== TASK INPUTS ==

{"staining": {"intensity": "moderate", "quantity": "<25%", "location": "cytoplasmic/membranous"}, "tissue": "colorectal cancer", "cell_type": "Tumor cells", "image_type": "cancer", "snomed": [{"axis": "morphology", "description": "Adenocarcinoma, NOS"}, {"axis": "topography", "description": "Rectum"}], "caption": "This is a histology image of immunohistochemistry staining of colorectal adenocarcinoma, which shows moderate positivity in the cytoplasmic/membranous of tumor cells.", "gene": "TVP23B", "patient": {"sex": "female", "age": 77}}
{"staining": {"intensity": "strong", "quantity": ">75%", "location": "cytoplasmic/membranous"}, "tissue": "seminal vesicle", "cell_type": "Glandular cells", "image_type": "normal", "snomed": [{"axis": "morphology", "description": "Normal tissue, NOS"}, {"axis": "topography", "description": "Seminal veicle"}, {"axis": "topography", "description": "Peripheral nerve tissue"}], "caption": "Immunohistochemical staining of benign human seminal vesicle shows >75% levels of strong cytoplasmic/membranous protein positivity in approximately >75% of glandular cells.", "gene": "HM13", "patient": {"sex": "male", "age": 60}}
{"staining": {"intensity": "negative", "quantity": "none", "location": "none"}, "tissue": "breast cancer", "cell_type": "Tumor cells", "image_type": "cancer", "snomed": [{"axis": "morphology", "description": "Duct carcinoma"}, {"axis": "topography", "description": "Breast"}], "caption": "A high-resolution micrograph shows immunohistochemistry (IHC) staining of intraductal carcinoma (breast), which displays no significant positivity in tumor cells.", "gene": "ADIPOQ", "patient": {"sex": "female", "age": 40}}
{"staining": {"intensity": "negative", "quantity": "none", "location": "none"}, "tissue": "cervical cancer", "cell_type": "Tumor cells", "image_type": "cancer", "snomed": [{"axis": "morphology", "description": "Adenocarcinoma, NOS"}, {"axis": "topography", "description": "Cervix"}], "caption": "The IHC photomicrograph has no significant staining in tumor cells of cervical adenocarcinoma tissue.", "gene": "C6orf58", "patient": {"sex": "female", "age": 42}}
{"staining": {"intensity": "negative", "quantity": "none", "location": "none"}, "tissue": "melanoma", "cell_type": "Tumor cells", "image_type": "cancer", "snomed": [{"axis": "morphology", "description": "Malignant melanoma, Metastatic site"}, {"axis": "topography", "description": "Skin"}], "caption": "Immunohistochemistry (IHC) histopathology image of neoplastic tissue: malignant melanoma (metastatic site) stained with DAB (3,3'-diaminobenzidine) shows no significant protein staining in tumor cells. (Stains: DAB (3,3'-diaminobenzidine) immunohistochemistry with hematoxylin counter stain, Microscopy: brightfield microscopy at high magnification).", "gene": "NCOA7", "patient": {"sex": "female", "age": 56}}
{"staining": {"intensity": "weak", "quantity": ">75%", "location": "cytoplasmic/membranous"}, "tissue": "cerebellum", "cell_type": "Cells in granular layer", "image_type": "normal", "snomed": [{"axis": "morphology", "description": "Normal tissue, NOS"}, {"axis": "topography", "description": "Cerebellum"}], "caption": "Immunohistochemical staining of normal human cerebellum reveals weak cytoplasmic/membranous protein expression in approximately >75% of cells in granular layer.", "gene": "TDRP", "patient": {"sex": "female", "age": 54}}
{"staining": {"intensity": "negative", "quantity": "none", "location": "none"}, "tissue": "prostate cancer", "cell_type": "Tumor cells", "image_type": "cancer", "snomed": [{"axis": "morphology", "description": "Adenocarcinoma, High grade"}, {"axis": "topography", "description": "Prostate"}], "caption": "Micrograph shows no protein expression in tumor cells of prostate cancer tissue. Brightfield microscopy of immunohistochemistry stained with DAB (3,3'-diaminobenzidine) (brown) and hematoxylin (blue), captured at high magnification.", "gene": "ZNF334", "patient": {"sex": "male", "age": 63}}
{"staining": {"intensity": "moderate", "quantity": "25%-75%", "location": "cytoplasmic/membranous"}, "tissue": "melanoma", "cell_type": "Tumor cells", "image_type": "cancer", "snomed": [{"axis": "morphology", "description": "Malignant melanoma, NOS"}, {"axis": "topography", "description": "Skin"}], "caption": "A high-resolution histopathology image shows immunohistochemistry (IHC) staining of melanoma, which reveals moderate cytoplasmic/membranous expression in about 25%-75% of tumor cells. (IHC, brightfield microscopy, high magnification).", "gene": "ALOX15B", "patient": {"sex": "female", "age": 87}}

===

TASK DIRECTIONS: For each entry above, please make an exact copy.

SOLUTION TO THIS EXERCISE:
{"staining": {"intensity": "moderate", "quantity": "<25%", "location": "cytoplasmic/membranous"}, "tissue": "colorectal cancer", "cell_type": "Tumor cells", "image_type": "cancer", "snomed": [{"axis": "morphology", "description": "Adenocarcinoma, NOS"}, {"axis": "topography", "description": "Rectum"}], "caption": "This is a histology image of immunohistochemistry staining of colorectal adenocarcinoma, which shows moderate positivity in the cytoplasmic/membranous of tumor cells.", "gene": "TVP23B", "patient": {"sex": "female", "age": 77}}
{"staining": {"intensity": "strong", "quantity": ">75%", "location": "cytoplasmic/membranous"}, "tissue": "seminal vesicle", "cell_type": "Glandular cells", "image_type": "normal", "snomed": [{"axis": "morphology", "description": "Normal tissue, NOS"}, {"axis": "topography", "description": "Seminal veicle"}, {"axis": "topography", "description": "Peripheral nerve tissue"}], "caption": "Immunohistochemical staining of benign human seminal vesicle shows >75% levels of strong cytoplasmic/membranous protein positivity in approximately >75% of glandular cells.", "gene": "HM13", "patient": {"sex": "male", "age": 60}}
{"staining": {"intensity": "negative", "quantity": "none", "location": "none"}, "tissue": "breast cancer", "cell_type": "Tumor cells", "image_type": "cancer", "snomed": [{"axis": "morphology", "description": "Duct carcinoma"}, {"axis": "topography", "description": "Breast"}], "caption": "A high-resolution micrograph shows immunohistochemistry (IHC) staining of intraductal carcinoma (breast), which displays no significant positivity in tumor cells.", "gene": "ADIPOQ", "patient": {"sex": "female", "age": 40}}
{"staining": {"intensity": "negative", "quantity": "none", "location": "none"}, "tissue": "cervical cancer", "cell_type": "Tumor cells", "image_type": "cancer", "snomed": [{"axis": "morphology", "description": "Adenocarcinoma, NOS"}, {"axis": "topography", "description": "Cervix"}], "caption": "The IHC photomicrograph has no significant staining in tumor cells of cervical adenocarcinoma tissue.", "gene": "C6orf58", "patient": {"sex": "female", "age": 42}}
{"staining": {"intensity": "negative", "quantity": "none", "location": "none"}, "tissue": "melanoma", "cell_type": "Tumor cells", "image_type": "cancer", "snomed": [{"axis": "morphology", "description": "Malignant melanoma, Metastatic site"}, {"axis": "topography", "description": "Skin"}], "caption": "Immunohistochemistry (IHC) histopathology image of neoplastic tissue: malignant melanoma (metastatic site) stained with DAB (3,3'-diaminobenzidine) shows no significant protein staining in tumor cells. (Stains: DAB (3,3'-diaminobenzidine) immunohistochemistry with hematoxylin counter stain, Microscopy: brightfield microscopy at high magnification).", "gene": "NCOA7", "patient": {"sex": "female", "age": 56}}
{"staining": {"intensity": "weak", "quantity": ">75%", "location": "cytoplasmic/membranous"}, "tissue": "cerebellum", "cell_type": "Cells in granular layer", "image_type": "normal", "snomed": [{"axis": "morphology", "description": "Normal tissue, NOS"}, {"axis": "topography", "description": "Cerebellum"}], "caption": "Immunohistochemical staining of normal human cerebellum reveals weak cytoplasmic/membranous protein expression in approximately >75% of cells in granular layer.", "gene": "TDRP", "patient": {"sex": "female", "age": 54}}
{"staining": {"intensity": "negative", "quantity": "none", "location": "none"}, "tissue": "prostate cancer", "cell_type": "Tumor cells", "image_type": "cancer", "snomed": [{"axis": "morphology", "description": "Adenocarcinoma, High grade"}, {"axis": "topography", "description": "Prostate"}], "caption": "Micrograph shows no protein expression in tumor cells of prostate cancer tissue. Brightfield microscopy of immunohistochemistry stained with DAB (3,3'-diaminobenzidine) (brown) and hematoxylin (blue), captured at high magnification.", "gene": "ZNF334", "patient": {"sex": "male", "age": 63}}
{"staining": {"intensity": "moderate", "quantity": "25%-75%", "location": "cytoplasmic/membranous"}, "tissue": "melanoma", "cell_type": "Tumor cells", "image_type": "cancer", "snomed": [{"axis": "morphology", "description": "Malignant melanoma, NOS"}, {"axis": "topography", "description": "Skin"}], "caption": "A high-resolution histopathology image shows immunohistochemistry (IHC) staining of melanoma, which reveals moderate cytoplasmic/membranous expression in about 25%-75% of tumor cells. (IHC, brightfield microscopy, high magnification).", "gene": "ALOX15B", "patient": {"sex": "female", "age": 87}}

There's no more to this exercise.